AOR, Adjusted Odds Ratio; CI, Confidence Interval; PTSD, Post Traumatic Stress Disorder; DSM V, Diagnostic and Statistical Manual of Mental Disorders, Fifth Edition.

Data Sharing Statement

Data will be available from the corresponding author upon reasonable request.

Ethical Approval

For the commencement of data collection, ethical clearance and a supportive letter were obtained from Mizan Tepi University College of Medicine and Health Sciences. Informed consent and assent was obtained from study subjects, and their guardians after the objective of the study was clearly informed. Personal identifiers were omitted to maintain the confidentiality of the information. Moreover, the collected data is kept safe throughout the whole data collection and analysis process. This study was conducted in accordance with the Helsinki Declaration for Research Ethics.

Acknowledgments

We would like to thank the data collectors and supervisors for their cooperation.

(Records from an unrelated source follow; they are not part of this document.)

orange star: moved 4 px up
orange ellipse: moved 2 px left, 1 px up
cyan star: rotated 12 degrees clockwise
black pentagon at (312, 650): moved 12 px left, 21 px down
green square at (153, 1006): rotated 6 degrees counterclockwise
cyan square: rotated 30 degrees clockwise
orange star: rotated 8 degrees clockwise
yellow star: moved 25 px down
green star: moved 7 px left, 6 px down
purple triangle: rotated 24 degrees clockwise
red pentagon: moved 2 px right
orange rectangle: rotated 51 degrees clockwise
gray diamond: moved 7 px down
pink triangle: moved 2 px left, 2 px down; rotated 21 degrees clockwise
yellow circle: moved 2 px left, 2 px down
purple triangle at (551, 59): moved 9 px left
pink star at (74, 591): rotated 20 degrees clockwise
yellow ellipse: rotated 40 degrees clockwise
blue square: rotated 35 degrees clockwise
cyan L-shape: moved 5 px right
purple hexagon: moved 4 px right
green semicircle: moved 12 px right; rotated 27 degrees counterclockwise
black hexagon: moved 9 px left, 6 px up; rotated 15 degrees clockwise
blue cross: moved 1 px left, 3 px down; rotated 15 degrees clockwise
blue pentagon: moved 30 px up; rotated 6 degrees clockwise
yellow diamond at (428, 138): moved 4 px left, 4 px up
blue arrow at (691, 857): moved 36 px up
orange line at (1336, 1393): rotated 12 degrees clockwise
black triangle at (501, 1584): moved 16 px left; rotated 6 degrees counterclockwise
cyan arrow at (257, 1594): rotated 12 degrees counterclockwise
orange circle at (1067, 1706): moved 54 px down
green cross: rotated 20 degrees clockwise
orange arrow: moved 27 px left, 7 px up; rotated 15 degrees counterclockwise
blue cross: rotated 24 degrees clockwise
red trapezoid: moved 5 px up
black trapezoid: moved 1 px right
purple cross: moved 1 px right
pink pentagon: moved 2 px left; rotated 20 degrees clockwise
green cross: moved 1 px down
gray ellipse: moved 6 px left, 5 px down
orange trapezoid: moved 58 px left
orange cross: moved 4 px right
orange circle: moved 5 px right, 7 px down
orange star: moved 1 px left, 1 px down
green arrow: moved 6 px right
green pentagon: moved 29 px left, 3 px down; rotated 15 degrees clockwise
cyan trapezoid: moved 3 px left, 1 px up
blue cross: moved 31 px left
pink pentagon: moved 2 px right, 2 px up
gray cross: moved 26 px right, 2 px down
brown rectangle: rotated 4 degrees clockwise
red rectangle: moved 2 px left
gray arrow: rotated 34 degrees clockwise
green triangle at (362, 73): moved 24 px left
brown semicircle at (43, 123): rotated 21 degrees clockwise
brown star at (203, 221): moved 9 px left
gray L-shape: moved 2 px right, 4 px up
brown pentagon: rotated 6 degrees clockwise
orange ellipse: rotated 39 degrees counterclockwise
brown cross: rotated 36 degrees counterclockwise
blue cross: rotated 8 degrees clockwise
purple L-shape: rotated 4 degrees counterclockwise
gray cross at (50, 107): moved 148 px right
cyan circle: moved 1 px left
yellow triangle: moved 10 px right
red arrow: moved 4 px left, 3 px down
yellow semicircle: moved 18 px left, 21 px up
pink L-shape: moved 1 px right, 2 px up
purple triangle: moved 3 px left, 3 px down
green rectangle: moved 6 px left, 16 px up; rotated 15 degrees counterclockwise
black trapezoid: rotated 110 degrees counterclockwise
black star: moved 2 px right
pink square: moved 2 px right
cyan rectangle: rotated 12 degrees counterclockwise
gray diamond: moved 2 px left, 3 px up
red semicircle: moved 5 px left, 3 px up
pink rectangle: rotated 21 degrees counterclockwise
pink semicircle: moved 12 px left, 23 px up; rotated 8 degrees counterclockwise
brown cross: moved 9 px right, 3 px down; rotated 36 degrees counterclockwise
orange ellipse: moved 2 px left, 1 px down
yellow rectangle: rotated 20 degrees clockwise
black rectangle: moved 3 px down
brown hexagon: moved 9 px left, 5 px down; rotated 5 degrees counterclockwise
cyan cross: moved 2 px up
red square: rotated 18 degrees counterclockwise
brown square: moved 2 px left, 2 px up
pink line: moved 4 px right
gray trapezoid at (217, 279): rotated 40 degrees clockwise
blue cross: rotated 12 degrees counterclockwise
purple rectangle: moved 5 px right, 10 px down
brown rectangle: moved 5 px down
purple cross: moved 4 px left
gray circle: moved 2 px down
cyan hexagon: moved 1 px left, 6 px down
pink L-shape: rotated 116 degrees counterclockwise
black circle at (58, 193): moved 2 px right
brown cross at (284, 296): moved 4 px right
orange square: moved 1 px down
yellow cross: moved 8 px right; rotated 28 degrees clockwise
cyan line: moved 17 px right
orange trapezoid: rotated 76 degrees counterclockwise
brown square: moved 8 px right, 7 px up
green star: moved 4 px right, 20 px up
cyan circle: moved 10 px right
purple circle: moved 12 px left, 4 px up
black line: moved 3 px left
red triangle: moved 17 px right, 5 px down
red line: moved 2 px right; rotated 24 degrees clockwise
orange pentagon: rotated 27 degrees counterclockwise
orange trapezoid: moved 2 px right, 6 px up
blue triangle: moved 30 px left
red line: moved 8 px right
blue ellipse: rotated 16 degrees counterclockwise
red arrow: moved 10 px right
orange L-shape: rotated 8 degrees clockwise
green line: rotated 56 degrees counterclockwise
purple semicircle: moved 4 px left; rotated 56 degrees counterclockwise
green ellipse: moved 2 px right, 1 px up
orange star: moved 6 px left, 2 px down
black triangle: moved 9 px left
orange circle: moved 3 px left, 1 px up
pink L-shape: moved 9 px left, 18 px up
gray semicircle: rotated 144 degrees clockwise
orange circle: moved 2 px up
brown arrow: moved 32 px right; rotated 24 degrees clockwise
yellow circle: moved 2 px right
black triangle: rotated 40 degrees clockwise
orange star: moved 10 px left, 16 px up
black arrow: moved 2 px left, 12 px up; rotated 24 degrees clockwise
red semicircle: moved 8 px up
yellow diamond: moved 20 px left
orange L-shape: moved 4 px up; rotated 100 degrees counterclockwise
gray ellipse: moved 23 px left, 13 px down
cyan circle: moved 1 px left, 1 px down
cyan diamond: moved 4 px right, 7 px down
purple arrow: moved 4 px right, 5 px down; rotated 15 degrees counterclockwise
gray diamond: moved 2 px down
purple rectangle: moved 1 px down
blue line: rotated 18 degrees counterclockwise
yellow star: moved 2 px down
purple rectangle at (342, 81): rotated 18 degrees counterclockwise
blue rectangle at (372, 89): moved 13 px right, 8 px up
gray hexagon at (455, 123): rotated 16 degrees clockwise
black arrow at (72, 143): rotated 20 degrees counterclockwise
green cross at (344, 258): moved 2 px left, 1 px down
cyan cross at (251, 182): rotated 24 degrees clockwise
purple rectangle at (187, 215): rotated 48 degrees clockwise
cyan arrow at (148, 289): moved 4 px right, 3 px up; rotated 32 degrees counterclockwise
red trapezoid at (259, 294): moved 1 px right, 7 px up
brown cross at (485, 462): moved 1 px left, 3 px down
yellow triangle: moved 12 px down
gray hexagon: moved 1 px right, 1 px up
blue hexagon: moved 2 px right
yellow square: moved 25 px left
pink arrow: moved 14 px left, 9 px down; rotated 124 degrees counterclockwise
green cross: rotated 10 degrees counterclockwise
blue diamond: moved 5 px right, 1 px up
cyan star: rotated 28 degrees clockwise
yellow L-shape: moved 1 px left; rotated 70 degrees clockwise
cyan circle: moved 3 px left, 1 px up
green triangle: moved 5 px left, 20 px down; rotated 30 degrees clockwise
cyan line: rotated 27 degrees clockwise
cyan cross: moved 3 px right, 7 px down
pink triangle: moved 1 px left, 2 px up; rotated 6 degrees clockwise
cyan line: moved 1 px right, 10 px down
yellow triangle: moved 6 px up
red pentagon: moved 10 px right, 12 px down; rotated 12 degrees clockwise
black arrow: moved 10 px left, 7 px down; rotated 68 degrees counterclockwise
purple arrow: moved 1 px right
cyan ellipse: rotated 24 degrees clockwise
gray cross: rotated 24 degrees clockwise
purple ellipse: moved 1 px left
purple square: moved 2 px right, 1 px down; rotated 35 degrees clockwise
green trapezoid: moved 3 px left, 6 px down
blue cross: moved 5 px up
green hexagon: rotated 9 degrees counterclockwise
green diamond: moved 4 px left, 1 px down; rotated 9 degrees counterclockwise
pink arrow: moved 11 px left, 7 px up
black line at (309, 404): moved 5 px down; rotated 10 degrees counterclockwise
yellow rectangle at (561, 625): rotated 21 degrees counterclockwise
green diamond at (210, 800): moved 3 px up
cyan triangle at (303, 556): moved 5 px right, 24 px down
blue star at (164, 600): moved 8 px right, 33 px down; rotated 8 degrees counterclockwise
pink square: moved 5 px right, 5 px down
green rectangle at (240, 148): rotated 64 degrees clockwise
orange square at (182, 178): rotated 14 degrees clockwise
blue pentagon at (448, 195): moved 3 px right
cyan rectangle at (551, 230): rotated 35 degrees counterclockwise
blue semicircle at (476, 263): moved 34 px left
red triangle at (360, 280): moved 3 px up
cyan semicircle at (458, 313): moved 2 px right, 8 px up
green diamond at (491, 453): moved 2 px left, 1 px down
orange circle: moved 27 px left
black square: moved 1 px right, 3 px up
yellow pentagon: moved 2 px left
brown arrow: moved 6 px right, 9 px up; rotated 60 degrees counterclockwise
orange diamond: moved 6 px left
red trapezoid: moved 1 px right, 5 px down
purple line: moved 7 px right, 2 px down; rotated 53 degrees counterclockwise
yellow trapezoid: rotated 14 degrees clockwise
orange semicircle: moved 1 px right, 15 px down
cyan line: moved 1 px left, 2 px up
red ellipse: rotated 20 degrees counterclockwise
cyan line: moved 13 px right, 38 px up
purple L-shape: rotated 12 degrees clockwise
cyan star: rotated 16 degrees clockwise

We also extend our appreciation to the study participants for their kind support during data collection.

Author Contributions

The authors made a significant contribution to the work reported, whether that is in the conception, study design, execution, acquisition of data, analysis and interpretation, or in all these areas; took part in drafting, revising, or critically reviewing the article; gave final approval of the version to be published; agreed on the journal to which the article has been submitted; and agree to be accountable for all aspects of the work.

Disclosure

The authors declare that they have no conflicts of interest.